Exercise directions:
Your task is to repeat the entries underneath exactly, minus the pictures.

Data for review:
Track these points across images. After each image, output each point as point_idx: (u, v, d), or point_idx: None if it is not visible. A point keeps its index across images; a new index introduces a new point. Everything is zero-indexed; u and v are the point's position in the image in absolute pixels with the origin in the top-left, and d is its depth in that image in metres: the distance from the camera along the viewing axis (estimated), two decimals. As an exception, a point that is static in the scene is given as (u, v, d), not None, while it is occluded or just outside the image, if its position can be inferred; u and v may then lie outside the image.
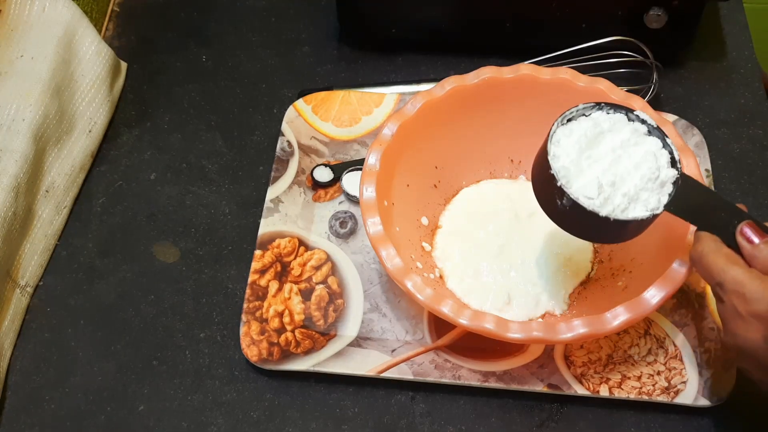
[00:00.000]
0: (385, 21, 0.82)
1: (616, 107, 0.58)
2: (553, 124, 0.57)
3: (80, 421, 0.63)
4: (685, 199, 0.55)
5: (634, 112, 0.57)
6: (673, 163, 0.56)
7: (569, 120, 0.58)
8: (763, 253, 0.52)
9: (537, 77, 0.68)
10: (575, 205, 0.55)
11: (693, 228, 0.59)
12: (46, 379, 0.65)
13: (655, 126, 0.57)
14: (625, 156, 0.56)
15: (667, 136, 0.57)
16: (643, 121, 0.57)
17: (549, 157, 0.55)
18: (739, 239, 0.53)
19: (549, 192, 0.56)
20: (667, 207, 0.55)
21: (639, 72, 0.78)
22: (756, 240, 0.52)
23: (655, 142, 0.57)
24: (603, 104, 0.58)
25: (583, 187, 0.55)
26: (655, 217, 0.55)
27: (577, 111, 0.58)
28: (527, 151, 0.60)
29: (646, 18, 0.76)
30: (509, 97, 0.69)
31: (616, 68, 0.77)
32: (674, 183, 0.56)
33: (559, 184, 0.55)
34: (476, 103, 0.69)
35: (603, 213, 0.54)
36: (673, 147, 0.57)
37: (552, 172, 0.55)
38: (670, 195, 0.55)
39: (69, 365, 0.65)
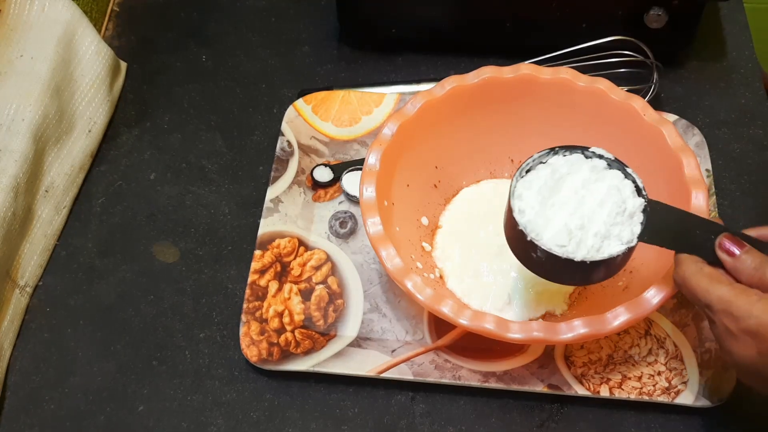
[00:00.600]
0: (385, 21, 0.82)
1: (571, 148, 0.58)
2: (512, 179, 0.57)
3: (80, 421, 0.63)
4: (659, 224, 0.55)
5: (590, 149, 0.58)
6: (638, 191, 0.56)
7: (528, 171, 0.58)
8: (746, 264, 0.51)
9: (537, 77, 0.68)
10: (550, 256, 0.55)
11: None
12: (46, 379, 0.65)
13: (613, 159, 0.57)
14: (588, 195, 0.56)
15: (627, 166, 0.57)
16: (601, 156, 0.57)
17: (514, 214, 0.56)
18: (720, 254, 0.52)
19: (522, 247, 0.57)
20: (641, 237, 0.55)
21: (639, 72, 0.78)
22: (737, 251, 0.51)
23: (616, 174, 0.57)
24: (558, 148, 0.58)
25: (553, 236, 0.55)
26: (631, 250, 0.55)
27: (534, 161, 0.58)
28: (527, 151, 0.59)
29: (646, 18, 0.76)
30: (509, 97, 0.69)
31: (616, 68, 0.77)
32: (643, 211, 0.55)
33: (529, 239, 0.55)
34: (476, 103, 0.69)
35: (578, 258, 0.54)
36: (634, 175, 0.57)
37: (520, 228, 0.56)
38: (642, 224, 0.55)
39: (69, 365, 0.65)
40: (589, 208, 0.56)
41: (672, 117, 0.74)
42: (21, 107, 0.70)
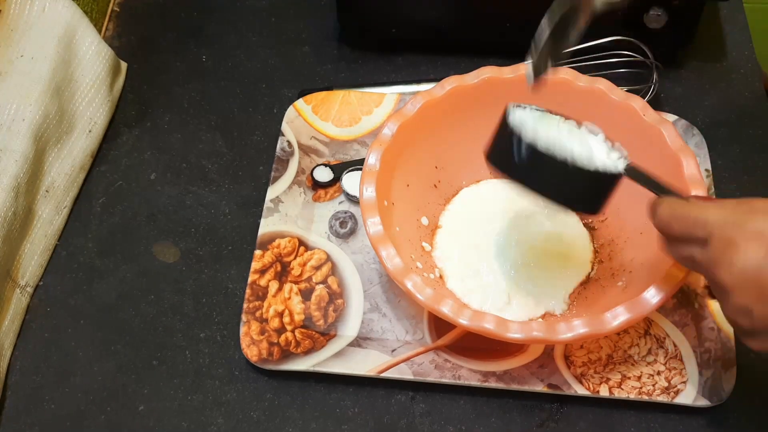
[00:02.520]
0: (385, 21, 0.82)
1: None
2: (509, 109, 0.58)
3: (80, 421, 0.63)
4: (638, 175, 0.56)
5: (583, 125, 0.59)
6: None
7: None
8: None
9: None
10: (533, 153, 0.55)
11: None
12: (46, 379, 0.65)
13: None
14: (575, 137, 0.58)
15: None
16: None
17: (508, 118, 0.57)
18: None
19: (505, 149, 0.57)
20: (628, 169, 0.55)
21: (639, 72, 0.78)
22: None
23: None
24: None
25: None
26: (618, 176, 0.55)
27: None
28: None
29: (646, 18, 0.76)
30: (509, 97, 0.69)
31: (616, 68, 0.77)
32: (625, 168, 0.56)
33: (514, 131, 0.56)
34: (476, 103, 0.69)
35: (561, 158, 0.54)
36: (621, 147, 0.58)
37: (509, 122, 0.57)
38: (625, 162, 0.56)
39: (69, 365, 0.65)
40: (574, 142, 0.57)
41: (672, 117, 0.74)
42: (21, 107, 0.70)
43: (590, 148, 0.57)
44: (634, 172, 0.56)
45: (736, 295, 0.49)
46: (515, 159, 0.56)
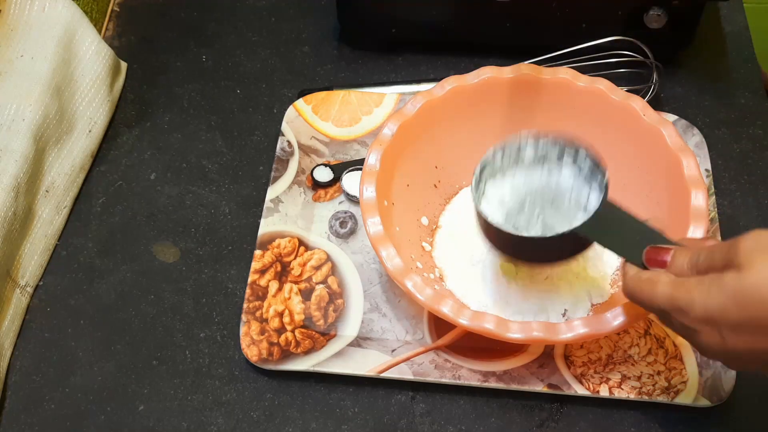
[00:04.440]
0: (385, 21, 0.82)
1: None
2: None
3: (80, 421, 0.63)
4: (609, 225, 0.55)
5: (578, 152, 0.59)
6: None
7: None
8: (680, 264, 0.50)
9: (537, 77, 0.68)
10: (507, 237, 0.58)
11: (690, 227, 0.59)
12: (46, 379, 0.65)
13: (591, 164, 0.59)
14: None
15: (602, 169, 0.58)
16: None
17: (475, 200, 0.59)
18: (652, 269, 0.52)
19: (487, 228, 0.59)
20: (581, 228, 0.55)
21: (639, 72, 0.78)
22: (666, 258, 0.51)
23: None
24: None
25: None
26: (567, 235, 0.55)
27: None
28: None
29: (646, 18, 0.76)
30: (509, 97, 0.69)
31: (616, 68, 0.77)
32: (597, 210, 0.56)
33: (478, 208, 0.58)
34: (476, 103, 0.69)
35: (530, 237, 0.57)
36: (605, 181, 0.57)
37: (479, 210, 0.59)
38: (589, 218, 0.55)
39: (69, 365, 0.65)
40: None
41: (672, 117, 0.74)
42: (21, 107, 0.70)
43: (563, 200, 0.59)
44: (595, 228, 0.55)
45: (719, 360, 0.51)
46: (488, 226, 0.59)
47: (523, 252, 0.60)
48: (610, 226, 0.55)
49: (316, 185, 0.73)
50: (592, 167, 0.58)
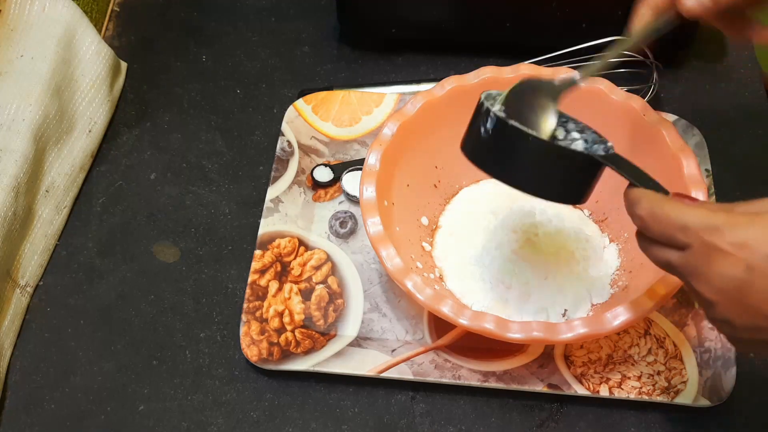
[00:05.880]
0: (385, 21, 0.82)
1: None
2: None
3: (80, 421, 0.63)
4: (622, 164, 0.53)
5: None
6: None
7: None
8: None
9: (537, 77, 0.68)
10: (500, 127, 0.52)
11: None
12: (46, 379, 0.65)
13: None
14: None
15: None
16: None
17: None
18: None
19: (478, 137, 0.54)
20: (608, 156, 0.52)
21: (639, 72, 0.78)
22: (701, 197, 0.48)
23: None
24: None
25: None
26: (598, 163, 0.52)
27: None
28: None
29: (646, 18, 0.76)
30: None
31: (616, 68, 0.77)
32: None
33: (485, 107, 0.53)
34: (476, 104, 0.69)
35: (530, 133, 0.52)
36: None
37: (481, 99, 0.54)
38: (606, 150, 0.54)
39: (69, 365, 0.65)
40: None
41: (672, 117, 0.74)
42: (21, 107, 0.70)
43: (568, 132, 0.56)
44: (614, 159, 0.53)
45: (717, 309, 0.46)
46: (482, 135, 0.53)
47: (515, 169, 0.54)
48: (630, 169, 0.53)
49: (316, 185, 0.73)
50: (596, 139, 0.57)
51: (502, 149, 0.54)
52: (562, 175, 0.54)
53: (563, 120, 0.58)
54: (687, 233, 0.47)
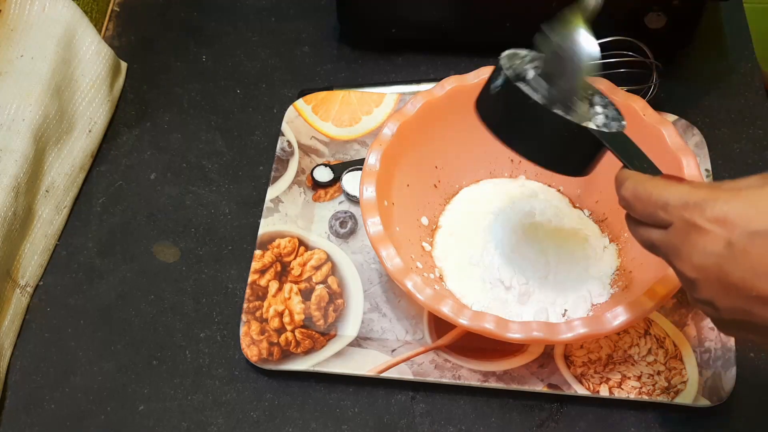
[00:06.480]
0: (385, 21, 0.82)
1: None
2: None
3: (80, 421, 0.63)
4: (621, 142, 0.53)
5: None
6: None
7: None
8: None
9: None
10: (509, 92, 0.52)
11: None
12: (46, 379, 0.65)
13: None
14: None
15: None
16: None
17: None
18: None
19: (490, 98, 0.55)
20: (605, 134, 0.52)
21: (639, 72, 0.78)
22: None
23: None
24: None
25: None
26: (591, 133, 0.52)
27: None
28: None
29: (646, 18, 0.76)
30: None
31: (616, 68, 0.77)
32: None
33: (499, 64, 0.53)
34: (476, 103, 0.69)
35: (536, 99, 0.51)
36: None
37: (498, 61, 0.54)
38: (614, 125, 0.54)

Solution to this task:
Track these points across images. After each image, output each point as point_idx: (u, v, d), or point_idx: None if it is not visible. A point keeps its index across images; a new index introduces a new point. Everything is zero-indexed; u and v are the point's position in the image in absolute pixels with the origin in the top-left, and d is its depth in that image in metres: the distance from the camera along the viewing axis (estimated), two decimals. As an exception, a point that is static in the scene is given as (u, v, d), not None, while it is occluded or just outside the image, if its position can be inferred; u and v may then lie outside the image.
[00:00.000]
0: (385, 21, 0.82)
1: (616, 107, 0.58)
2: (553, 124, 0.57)
3: (80, 421, 0.63)
4: (685, 199, 0.55)
5: (634, 112, 0.57)
6: (673, 163, 0.56)
7: (569, 120, 0.58)
8: (763, 253, 0.52)
9: (537, 77, 0.68)
10: (575, 205, 0.55)
11: (693, 228, 0.59)
12: (46, 379, 0.65)
13: (655, 126, 0.57)
14: (625, 156, 0.56)
15: (667, 136, 0.57)
16: (643, 121, 0.57)
17: (549, 157, 0.55)
18: (739, 239, 0.53)
19: (549, 192, 0.56)
20: (667, 207, 0.55)
21: (639, 72, 0.78)
22: (756, 240, 0.52)
23: (655, 142, 0.57)
24: (603, 104, 0.58)
25: (583, 187, 0.55)
26: (655, 217, 0.55)
27: (577, 111, 0.58)
28: (527, 151, 0.60)
29: (646, 18, 0.76)
30: (509, 97, 0.69)
31: (616, 68, 0.77)
32: (674, 183, 0.56)
33: (559, 184, 0.55)
34: (476, 103, 0.69)
35: (603, 213, 0.54)
36: (673, 147, 0.57)
37: (552, 172, 0.55)
38: (670, 195, 0.55)
39: (69, 365, 0.65)
[00:00.600]
0: (385, 21, 0.82)
1: (571, 148, 0.58)
2: (512, 179, 0.57)
3: (80, 421, 0.63)
4: (659, 224, 0.55)
5: (590, 149, 0.58)
6: (638, 191, 0.56)
7: (528, 171, 0.58)
8: (746, 264, 0.51)
9: (537, 77, 0.68)
10: (550, 256, 0.55)
11: None
12: (46, 379, 0.65)
13: (613, 159, 0.57)
14: (588, 195, 0.56)
15: (627, 166, 0.57)
16: (601, 156, 0.57)
17: (514, 214, 0.56)
18: (720, 254, 0.52)
19: (522, 247, 0.57)
20: (641, 237, 0.55)
21: (639, 72, 0.78)
22: (737, 251, 0.51)
23: (616, 174, 0.57)
24: (558, 148, 0.58)
25: (553, 236, 0.55)
26: (631, 250, 0.55)
27: (534, 161, 0.58)
28: (527, 151, 0.59)
29: (646, 18, 0.76)
30: (509, 97, 0.69)
31: (616, 68, 0.77)
32: (643, 211, 0.55)
33: (529, 239, 0.55)
34: (476, 103, 0.69)
35: (578, 258, 0.54)
36: (634, 175, 0.57)
37: (520, 228, 0.56)
38: (642, 224, 0.55)
39: (69, 365, 0.65)
40: (589, 208, 0.56)
41: (672, 117, 0.74)
42: (21, 107, 0.70)
[00:02.520]
0: (385, 21, 0.82)
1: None
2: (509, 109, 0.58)
3: (80, 421, 0.63)
4: (638, 175, 0.56)
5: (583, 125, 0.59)
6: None
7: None
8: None
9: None
10: (533, 153, 0.55)
11: None
12: (46, 379, 0.65)
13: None
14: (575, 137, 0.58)
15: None
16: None
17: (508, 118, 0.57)
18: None
19: (505, 149, 0.57)
20: (628, 169, 0.55)
21: (639, 72, 0.78)
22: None
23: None
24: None
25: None
26: (618, 176, 0.55)
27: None
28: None
29: (646, 18, 0.76)
30: (509, 97, 0.69)
31: (616, 68, 0.77)
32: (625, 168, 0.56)
33: (514, 131, 0.56)
34: (476, 103, 0.69)
35: (561, 158, 0.54)
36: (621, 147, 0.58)
37: (509, 122, 0.57)
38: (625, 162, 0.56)
39: (69, 365, 0.65)
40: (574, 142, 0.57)
41: (672, 117, 0.74)
42: (21, 107, 0.70)
43: (590, 148, 0.57)
44: (634, 172, 0.56)
45: (736, 295, 0.49)
46: (515, 159, 0.56)
[00:04.440]
0: (385, 21, 0.82)
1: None
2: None
3: (80, 421, 0.63)
4: (609, 225, 0.55)
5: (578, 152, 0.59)
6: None
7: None
8: (680, 264, 0.50)
9: (537, 77, 0.68)
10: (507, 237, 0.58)
11: (690, 227, 0.59)
12: (46, 379, 0.65)
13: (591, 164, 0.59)
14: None
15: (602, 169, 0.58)
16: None
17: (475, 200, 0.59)
18: (652, 269, 0.52)
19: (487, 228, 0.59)
20: (581, 228, 0.55)
21: (639, 72, 0.78)
22: (666, 258, 0.51)
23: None
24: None
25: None
26: (567, 235, 0.55)
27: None
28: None
29: (646, 18, 0.76)
30: (509, 97, 0.69)
31: (616, 68, 0.77)
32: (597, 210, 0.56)
33: (478, 208, 0.58)
34: (476, 103, 0.69)
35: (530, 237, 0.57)
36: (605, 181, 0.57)
37: (479, 210, 0.59)
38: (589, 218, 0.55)
39: (69, 365, 0.65)
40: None
41: (672, 117, 0.74)
42: (21, 107, 0.70)
43: (563, 200, 0.59)
44: (595, 228, 0.55)
45: (719, 360, 0.51)
46: (488, 226, 0.59)
47: (523, 252, 0.60)
48: (610, 226, 0.55)
49: (316, 185, 0.73)
50: (592, 167, 0.58)
[00:05.880]
0: (385, 21, 0.82)
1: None
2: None
3: (80, 421, 0.63)
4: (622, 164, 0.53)
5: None
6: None
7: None
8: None
9: (537, 77, 0.68)
10: (500, 127, 0.52)
11: None
12: (46, 379, 0.65)
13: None
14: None
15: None
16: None
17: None
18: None
19: (478, 137, 0.54)
20: (608, 156, 0.52)
21: (639, 72, 0.78)
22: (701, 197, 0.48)
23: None
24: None
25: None
26: (598, 163, 0.52)
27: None
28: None
29: (646, 18, 0.76)
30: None
31: (616, 68, 0.77)
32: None
33: (485, 107, 0.53)
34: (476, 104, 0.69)
35: (530, 133, 0.52)
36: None
37: (481, 99, 0.54)
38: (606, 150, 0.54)
39: (69, 365, 0.65)
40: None
41: (672, 117, 0.74)
42: (21, 107, 0.70)
43: (568, 132, 0.56)
44: (614, 159, 0.53)
45: (717, 309, 0.46)
46: (482, 135, 0.53)
47: (515, 169, 0.54)
48: (630, 169, 0.53)
49: (316, 185, 0.73)
50: (596, 139, 0.57)
51: (502, 149, 0.54)
52: (562, 175, 0.54)
53: (563, 120, 0.58)
54: (687, 233, 0.47)
[00:06.480]
0: (385, 21, 0.82)
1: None
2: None
3: (80, 421, 0.63)
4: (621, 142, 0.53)
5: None
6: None
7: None
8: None
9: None
10: (509, 92, 0.52)
11: None
12: (46, 379, 0.65)
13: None
14: None
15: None
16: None
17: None
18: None
19: (490, 98, 0.55)
20: (605, 134, 0.52)
21: (639, 72, 0.78)
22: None
23: None
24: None
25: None
26: (591, 133, 0.52)
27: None
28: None
29: (646, 18, 0.76)
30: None
31: (616, 68, 0.77)
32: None
33: (499, 64, 0.53)
34: (476, 103, 0.69)
35: (536, 99, 0.51)
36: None
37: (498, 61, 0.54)
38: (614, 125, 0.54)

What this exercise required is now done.